### Challenge 1:
According to the strategic deconditioning text, how long does the rest period last?
### Challenge 2:
Edit the strategic deconditioning text by rewriting the part that opens with "Rule 7: Strategic" and closes with "move. Doing nothing.", replacing "gym" with "fitness center".

--- start Source ---

Rule 7: Strategic Deconditioning - The easy part
So you've put in the work. You've kept those sets down to two despite your mind and training partners telling you otherwise. You've become a regular at your gym and have been paying closer attention to numbers on those plates. You've even been lifting like a girl and saving your failure sets for the last week of your cycle. Now it's time for one last heretical move. Doing nothing.
Resting for an entire week might seem like a waste of time but it's probably the most beneficial change you will make to your training cycle and it's not exclusive to just the HST method. Many other training methods also suggest a rest period. Strategic de-conditioning is the last card you pull to fool your body into believing that the threat has disappeared and all those changes it has made to your physiology revert back to and unconditioned and normal state during this one week without going so far as to trigger catabolism. It's the fun part for most so enjoy it, because after those seven days another cycle of hypertrophy starts once again... and again and again.

--- end Source ---
--- start Record set ---

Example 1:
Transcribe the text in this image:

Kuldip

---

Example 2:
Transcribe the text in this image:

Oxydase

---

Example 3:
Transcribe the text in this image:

--- end Record set ---
--- start Record set ---

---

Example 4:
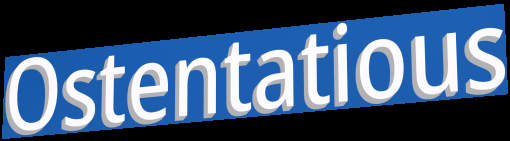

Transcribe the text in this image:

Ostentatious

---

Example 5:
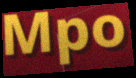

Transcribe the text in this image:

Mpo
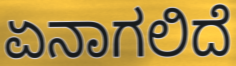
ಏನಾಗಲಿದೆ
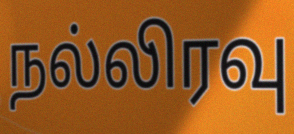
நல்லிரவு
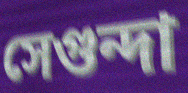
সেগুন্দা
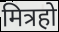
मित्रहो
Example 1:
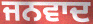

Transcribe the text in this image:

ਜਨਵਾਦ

--- end Record set ---
--- start Record set ---

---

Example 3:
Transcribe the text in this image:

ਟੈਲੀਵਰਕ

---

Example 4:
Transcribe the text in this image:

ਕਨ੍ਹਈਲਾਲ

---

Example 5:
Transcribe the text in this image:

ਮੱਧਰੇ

--- end Record set ---

### Full answer 1:
One week, or seven days.

### Full answer 2:
Rule 7: Strategic Deconditioning - The easy part
So you've put in the work. You've kept those sets down to two despite your mind and training partners telling you otherwise. You've become a regular at your fitness center and have been paying closer attention to numbers on those plates. You've even been lifting like a girl and saving your failure sets for the last week of your cycle. Now it's time for one last heretical move. Doing nothing.